Sebagai contoh, produksi beras nasional dari Januari hingga April 2024 mengalami penurunan sebesar 17,74 persen dibandingkan dengan periode yang sama tahun sebelumnya, dari 22,55 juta ton menjadi 18,55 juta ton. Direktur Utama Bulog Bayu Krisnamurthi mengatakan perlu ada intervensi untuk menjaga ketahanan pangan.

"Praktik "business as usual” atau cara biasa akan membuat produksi beras justru menurun dan harga akan naik," katanya di sarasehan "Pertanian Berkelanjutan dan Adopsi Teknologi Modern," Rabu (31/7/2024).

Bayu mengatakan, tanpa pemanfaatan teknologi, Bulog memproyeksikan di tahun 2050 jumlah produksi beras akan turun hingga 20 persen, namun harga akan naik hingga 20 persen.

Sarasehan yang digelar Pusat Perlindungan Varietas Tanaman dan Perizinan Pertanian (PPVTPP) Sekretariat Jenderal Kementerian Pertanian dan asosiasi nirlaba yang mewakili kepentingan petani, industri benih, dan pestisida di Indonesia, CropLife Indonesia (CLID) merupakan respons ancaman krisis pangan global dan mengeksplorasi solusi bioteknologi di sektor pertanian.

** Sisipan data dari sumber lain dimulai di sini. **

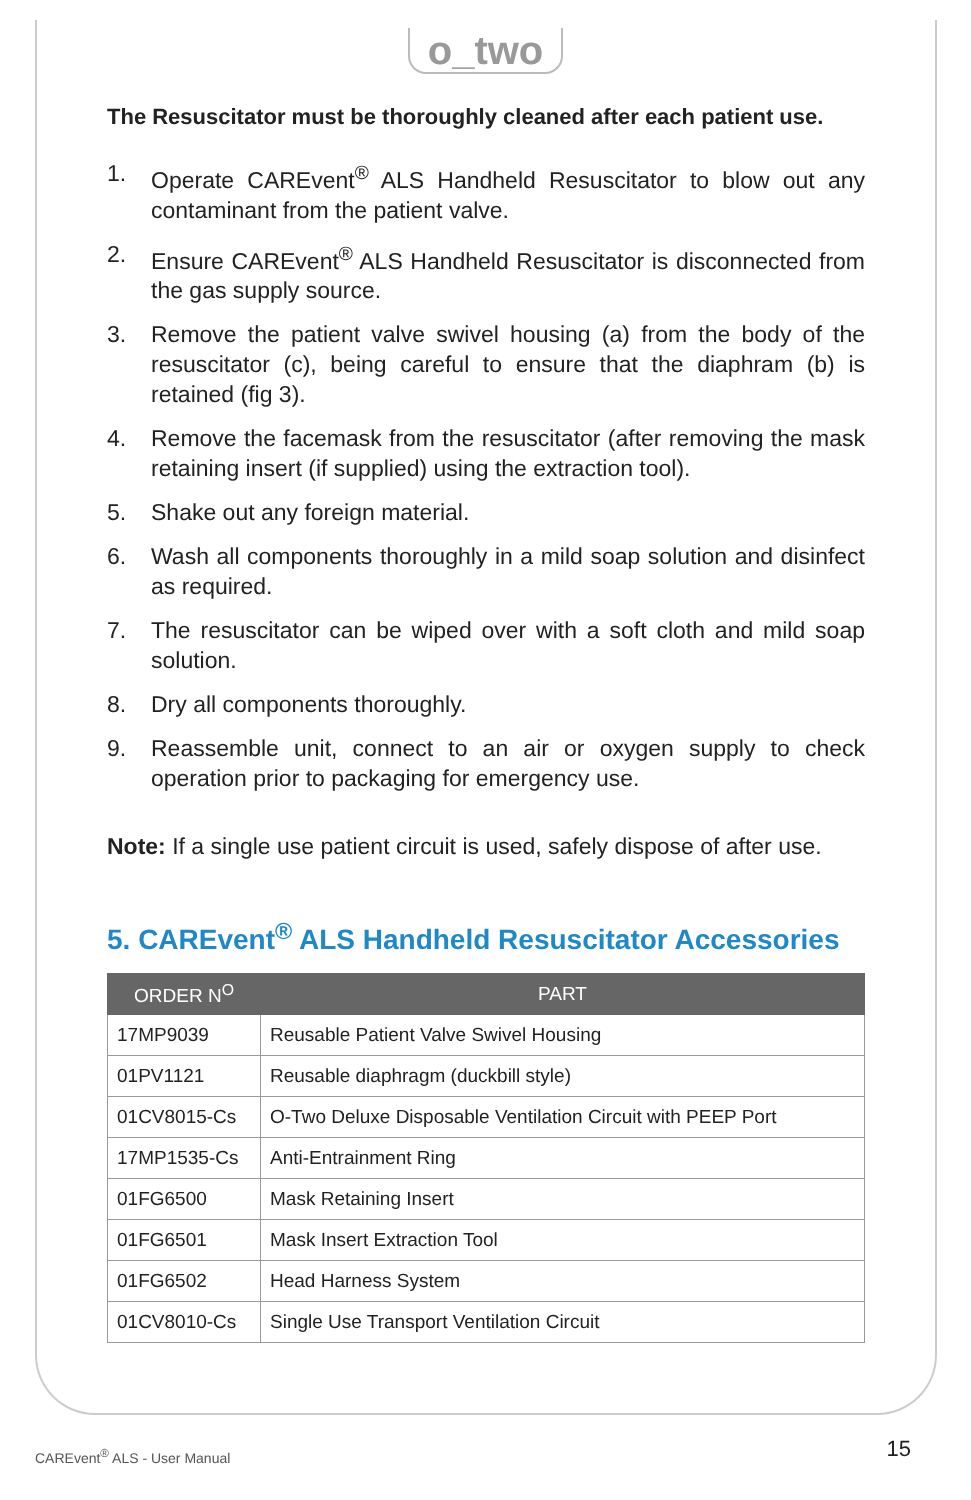o_two
The Resuscitator must be thoroughly cleaned after each patient use.
1. Operate CAREvent<sup>®</sup> ALS Handheld Resuscitator to blow out any contaminant from the patient valve.
2. Ensure CAREvent<sup>®</sup> ALS Handheld Resuscitator is disconnected from the gas supply source.
3. Remove the patient valve swivel housing (a) from the body of the resuscitator (c), being careful to ensure that the diaphram (b) is retained (fig 3).
4. Remove the facemask from the resuscitator (after removing the mask retaining insert (if supplied) using the extraction tool).
5. Shake out any foreign material.
6. Wash all components thoroughly in a mild soap solution and disinfect as required.
7. The resuscitator can be wiped over with a soft cloth and mild soap solution.
8. Dry all components thoroughly.
9. Reassemble unit, connect to an air or oxygen supply to check operation prior to packaging for emergency use.
Note: If a single use patient circuit is used, safely dispose of after use.
5. CAREvent<sup>®</sup> ALS Handheld Resuscitator Accessories
| ORDER N<sup>O</sup> | PART |
| --- | --- |
| 17MP9039 | Reusable Patient Valve Swivel Housing |
| 01PV1121 | Reusable diaphragm (duckbill style) |
| 01CV8015-Cs | O-Two Deluxe Disposable Ventilation Circuit with PEEP Port |
| 17MP1535-Cs | Anti-Entrainment Ring |
| 01FG6500 | Mask Retaining Insert |
| 01FG6501 | Mask Insert Extraction Tool |
| 01FG6502 | Head Harness System |
| 01CV8010-Cs | Single Use Transport Ventilation Circuit |
CAREvent<sup>®</sup> ALS - User Manual 15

Badan Pangan Nasional (Bapanas/NFA) juga menekankan peran penting bioteknologi sebagai solusi untuk ketahanan pangan nasional. Direktur Perumusan Standar Keamanan dan Mutu Pangan Bapanas Yusra Egayanti mengatakan selain menghadapi tantangan perubahan iklim, Indonesia juga harus mengantisipasi pertumbuhan populasi dan alih fungsi lahan.

"Dengan populasi penduduk Indonesia yang diprediksi akan mencapai 324 juta jiwa pada tahun 2045, tentu harus dibarengi dengan kesiapan kita memproduksi bahan pangan yang lebih besar lagi. Salah satu solusi yang kami rasa tepat untuk adalah dengan pemanfaatan benih PRG (produk rekayasa genetik) di sektor pertanian Indonesia," kata Yusra.

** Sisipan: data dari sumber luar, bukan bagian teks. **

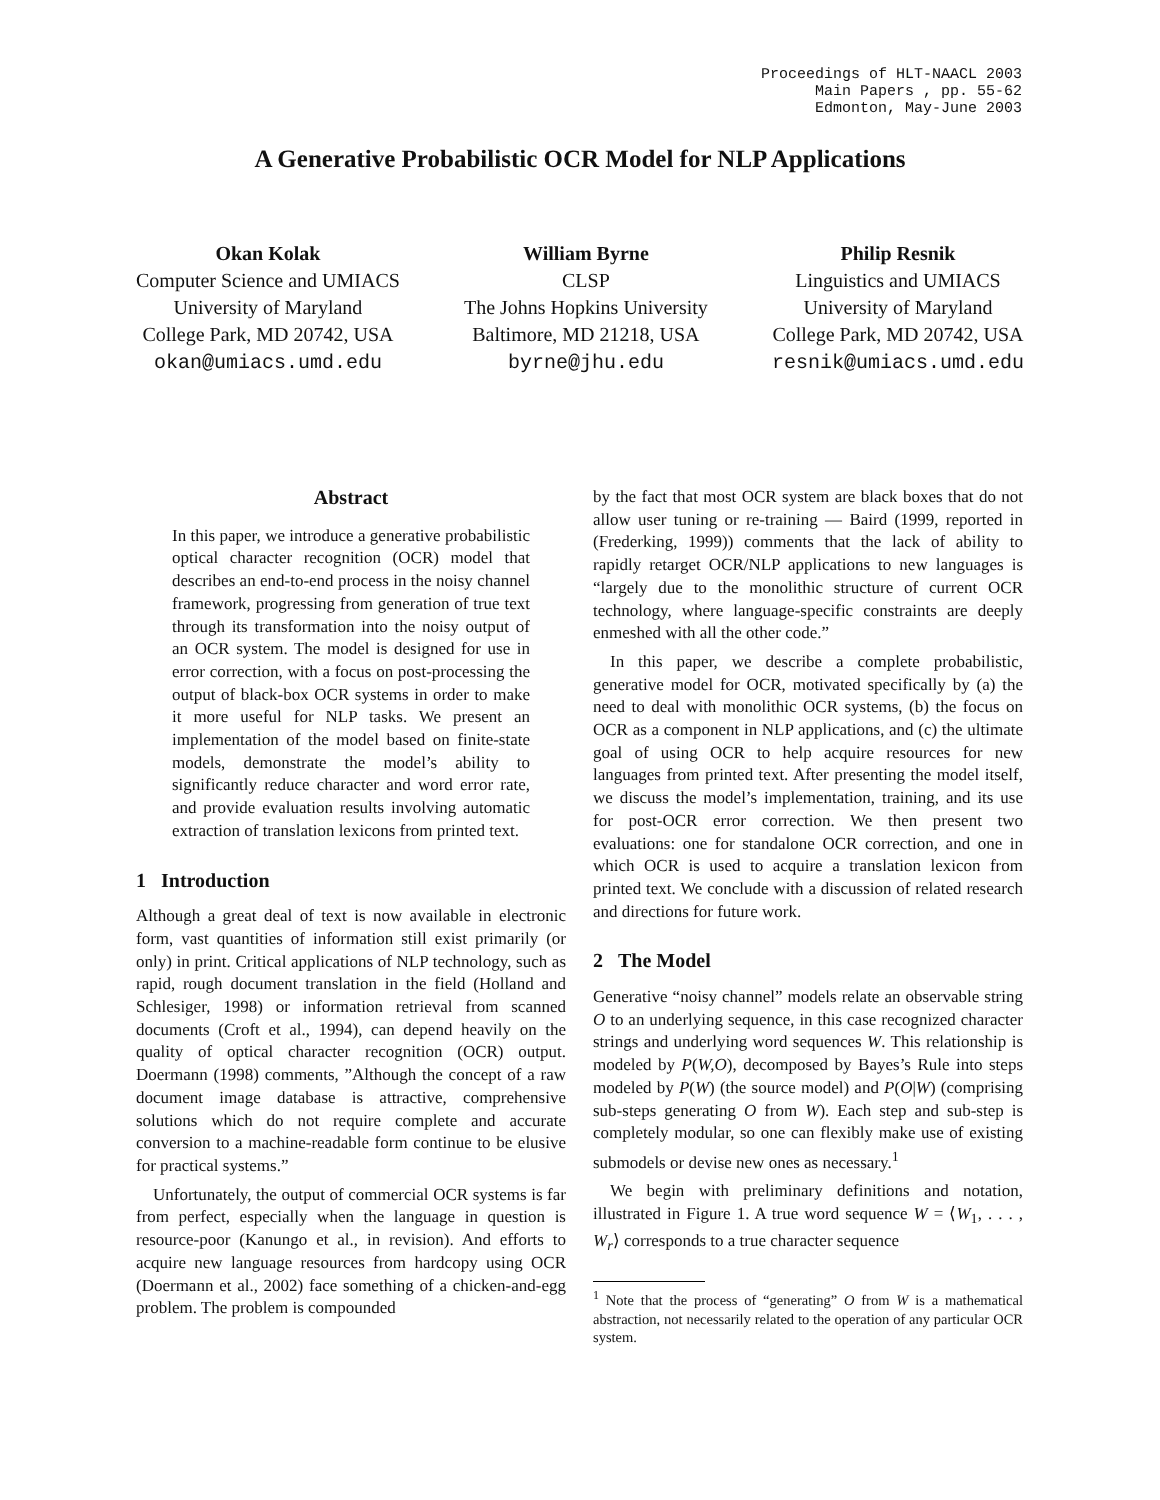Proceedings of HLT-NAACL 2003
Main Papers , pp. 55-62
Edmonton, May-June 2003
A Generative Probabilistic OCR Model for NLP Applications
Okan Kolak
Computer Science and UMIACS
University of Maryland
College Park, MD 20742, USA
okan@umiacs.umd.edu
William Byrne
CLSP
The Johns Hopkins University
Baltimore, MD 21218, USA
byrne@jhu.edu
Philip Resnik
Linguistics and UMIACS
University of Maryland
College Park, MD 20742, USA
resnik@umiacs.umd.edu
Abstract
In this paper, we introduce a generative probabilistic optical character recognition (OCR) model that describes an end-to-end process in the noisy channel framework, progressing from generation of true text through its transformation into the noisy output of an OCR system. The model is designed for use in error correction, with a focus on post-processing the output of black-box OCR systems in order to make it more useful for NLP tasks. We present an implementation of the model based on finite-state models, demonstrate the model’s ability to significantly reduce character and word error rate, and provide evaluation results involving automatic extraction of translation lexicons from printed text.
1 Introduction
Although a great deal of text is now available in electronic form, vast quantities of information still exist primarily (or only) in print. Critical applications of NLP technology, such as rapid, rough document translation in the field (Holland and Schlesiger, 1998) or information retrieval from scanned documents (Croft et al., 1994), can depend heavily on the quality of optical character recognition (OCR) output. Doermann (1998) comments, ”Although the concept of a raw document image database is attractive, comprehensive solutions which do not require complete and accurate conversion to a machine-readable form continue to be elusive for practical systems.”
Unfortunately, the output of commercial OCR systems is far from perfect, especially when the language in question is resource-poor (Kanungo et al., in revision). And efforts to acquire new language resources from hardcopy using OCR (Doermann et al., 2002) face something of a chicken-and-egg problem. The problem is compounded
by the fact that most OCR system are black boxes that do not allow user tuning or re-training — Baird (1999, reported in (Frederking, 1999)) comments that the lack of ability to rapidly retarget OCR/NLP applications to new languages is “largely due to the monolithic structure of current OCR technology, where language-specific constraints are deeply enmeshed with all the other code.”
In this paper, we describe a complete probabilistic, generative model for OCR, motivated specifically by (a) the need to deal with monolithic OCR systems, (b) the focus on OCR as a component in NLP applications, and (c) the ultimate goal of using OCR to help acquire resources for new languages from printed text. After presenting the model itself, we discuss the model’s implementation, training, and its use for post-OCR error correction. We then present two evaluations: one for standalone OCR correction, and one in which OCR is used to acquire a translation lexicon from printed text. We conclude with a discussion of related research and directions for future work.
2 The Model
Generative “noisy channel” models relate an observable string O to an underlying sequence, in this case recognized character strings and underlying word sequences W. This relationship is modeled by P(W,O), decomposed by Bayes’s Rule into steps modeled by P(W) (the source model) and P(O|W) (comprising sub-steps generating O from W). Each step and sub-step is completely modular, so one can flexibly make use of existing submodels or devise new ones as necessary.<sup>1</sup>
We begin with preliminary definitions and notation, illustrated in Figure 1. A true word sequence W = ⟨W<sub>1</sub>, . . . , W<sub>r</sub>⟩ corresponds to a true character sequence
<sup>1</sup> Note that the process of “generating” O from W is a mathematical abstraction, not necessarily related to the operation of any particular OCR system.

Asisten Deputi Prasarana dan Sarana Pangan dan Agribisnis Kemenko Perekonomian Ismariny mengatakan, Kemenko Perekonomian mendorong lebih banyak sinergi peningkatan ketahanan pangan nasional dilakukan di berbagai lini.

"Sebagai contoh, Kemenko Ekonomi sudah mulai menggagas banyak program seperti suplai peningkatan produksi, diversifikasi pangan, efisiensi distribusi pangan, penggunaan teknologi untuk meningkatkan produksi dan kualitas pangan, hingga penguatan stok pangan nasional. Fokus kami adalah membuat program yang manfaatnya bisa dirasakan oleh petani dan masyarakat," katanya.

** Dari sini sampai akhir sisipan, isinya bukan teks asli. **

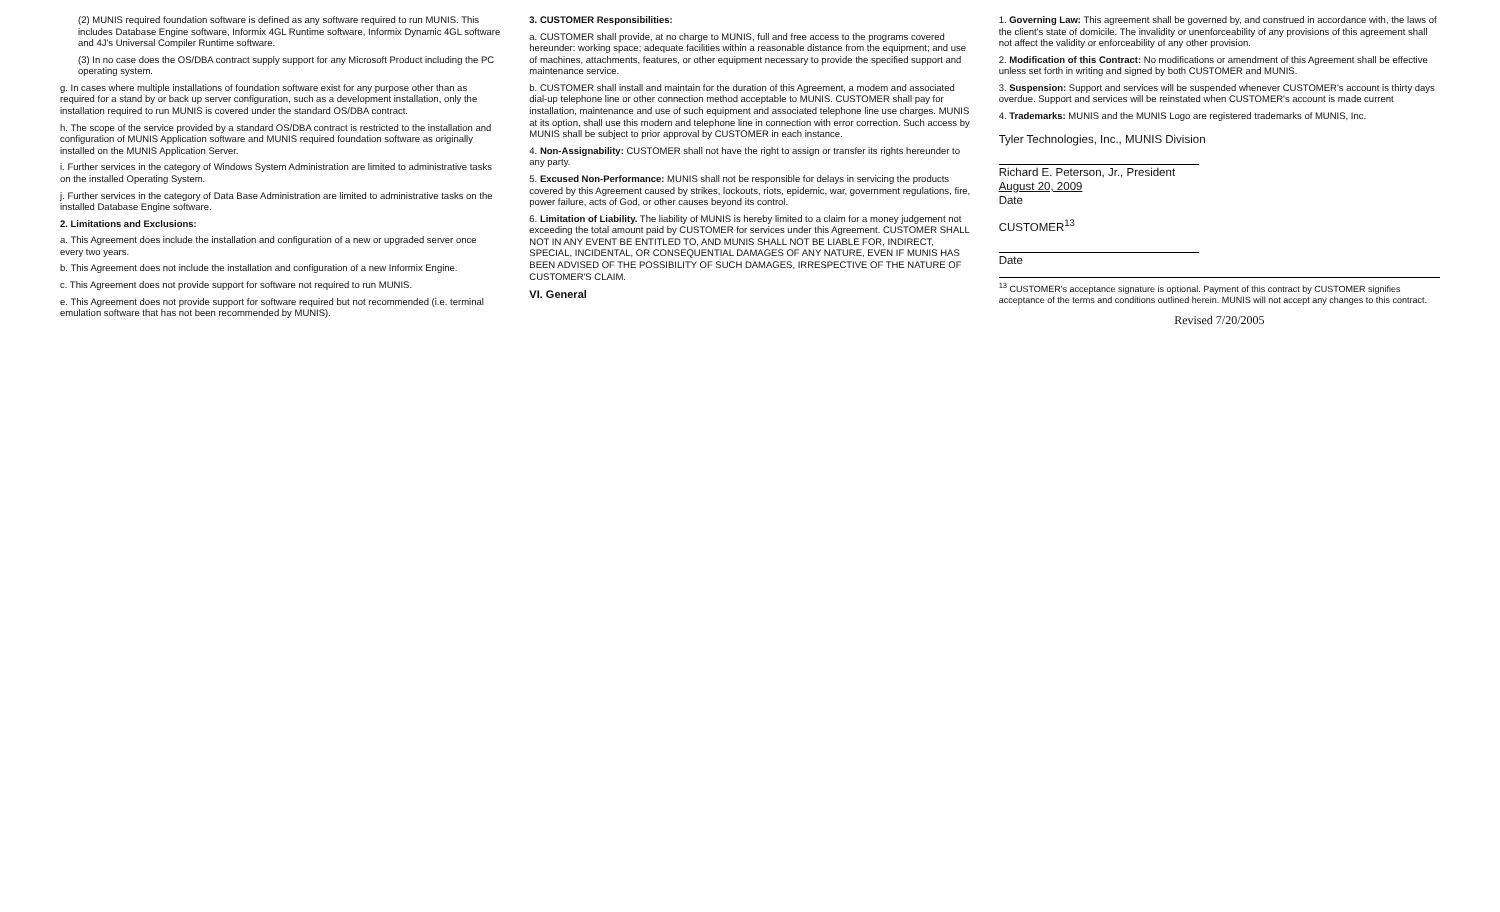(2) MUNIS required foundation software is defined as any software required to run MUNIS. This includes Database Engine software, Informix 4GL Runtime software, Informix Dynamic 4GL software and 4J's Universal Compiler Runtime software.
(3) In no case does the OS/DBA contract supply support for any Microsoft Product including the PC operating system.
g. In cases where multiple installations of foundation software exist for any purpose other than as required for a stand by or back up server configuration, such as a development installation, only the installation required to run MUNIS is covered under the standard OS/DBA contract.
h. The scope of the service provided by a standard OS/DBA contract is restricted to the installation and configuration of MUNIS Application software and MUNIS required foundation software as originally installed on the MUNIS Application Server.
i. Further services in the category of Windows System Administration are limited to administrative tasks on the installed Operating System.
j. Further services in the category of Data Base Administration are limited to administrative tasks on the installed Database Engine software.
2. Limitations and Exclusions:
a. This Agreement does include the installation and configuration of a new or upgraded server once every two years.
b. This Agreement does not include the installation and configuration of a new Informix Engine.
c. This Agreement does not provide support for software not required to run MUNIS.
e. This Agreement does not provide support for software required but not recommended (i.e. terminal emulation software that has not been recommended by MUNIS).
3. CUSTOMER Responsibilities:
a. CUSTOMER shall provide, at no charge to MUNIS, full and free access to the programs covered hereunder: working space; adequate facilities within a reasonable distance from the equipment; and use of machines, attachments, features, or other equipment necessary to provide the specified support and maintenance service.
b. CUSTOMER shall install and maintain for the duration of this Agreement, a modem and associated dial-up telephone line or other connection method acceptable to MUNIS. CUSTOMER shall pay for installation, maintenance and use of such equipment and associated telephone line use charges. MUNIS at its option, shall use this modem and telephone line in connection with error correction. Such access by MUNIS shall be subject to prior approval by CUSTOMER in each instance.
4. Non-Assignability: CUSTOMER shall not have the right to assign or transfer its rights hereunder to any party.
5. Excused Non-Performance: MUNIS shall not be responsible for delays in servicing the products covered by this Agreement caused by strikes, lockouts, riots, epidemic, war, government regulations, fire, power failure, acts of God, or other causes beyond its control.
6. Limitation of Liability. The liability of MUNIS is hereby limited to a claim for a money judgement not exceeding the total amount paid by CUSTOMER for services under this Agreement. CUSTOMER SHALL NOT IN ANY EVENT BE ENTITLED TO, AND MUNIS SHALL NOT BE LIABLE FOR, INDIRECT, SPECIAL, INCIDENTAL, OR CONSEQUENTIAL DAMAGES OF ANY NATURE, EVEN IF MUNIS HAS BEEN ADVISED OF THE POSSIBILITY OF SUCH DAMAGES, IRRESPECTIVE OF THE NATURE OF CUSTOMER'S CLAIM.
VI. General
1. Governing Law: This agreement shall be governed by, and construed in accordance with, the laws of the client's state of domicile. The invalidity or unenforceability of any provisions of this agreement shall not affect the validity or enforceability of any other provision.
2. Modification of this Contract: No modifications or amendment of this Agreement shall be effective unless set forth in writing and signed by both CUSTOMER and MUNIS.
3. Suspension: Support and services will be suspended whenever CUSTOMER's account is thirty days overdue. Support and services will be reinstated when CUSTOMER's account is made current
4. Trademarks: MUNIS and the MUNIS Logo are registered trademarks of MUNIS, Inc.
Tyler Technologies, Inc., MUNIS Division
Richard E. Peterson, Jr., President
August 20, 2009
Date
CUSTOMER<sup>13</sup>
Date
<sup>13</sup> CUSTOMER's acceptance signature is optional. Payment of this contract by CUSTOMER signifies acceptance of the terms and conditions outlined herein. MUNIS will not accept any changes to this contract.
Revised 7/20/2005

Pusat Perlindungan Varietas Tanaman dan Perizinan Pertanian (PPVTPP) telah melakukan pelepasan pada sepuluh tanaman PRG yang terdiri dari delapan jenis jagung PRG, satu kentang PRG, dan satu tebu PRG. Kepala PPVTPP Leli Nuryati, mengatakan dalam melakukan pelepasan varietas tanaman PRG, PPVTPP selalu mengedepankan prinsip kehati-hatian yang sangat ketat.

"Di lapangan, benih PRG nyatanya sangat dinantikan oleh petani kita. Pada dasarnya mereka sangat siap untuk mengelola varietas unggulan ini. Tugas kita adalah memastikan proses pelepasan yang sesuai aturan dan prosedur, serta meminimalisir produk palsu yang merugikan petani juga masyarakat," kata Leli.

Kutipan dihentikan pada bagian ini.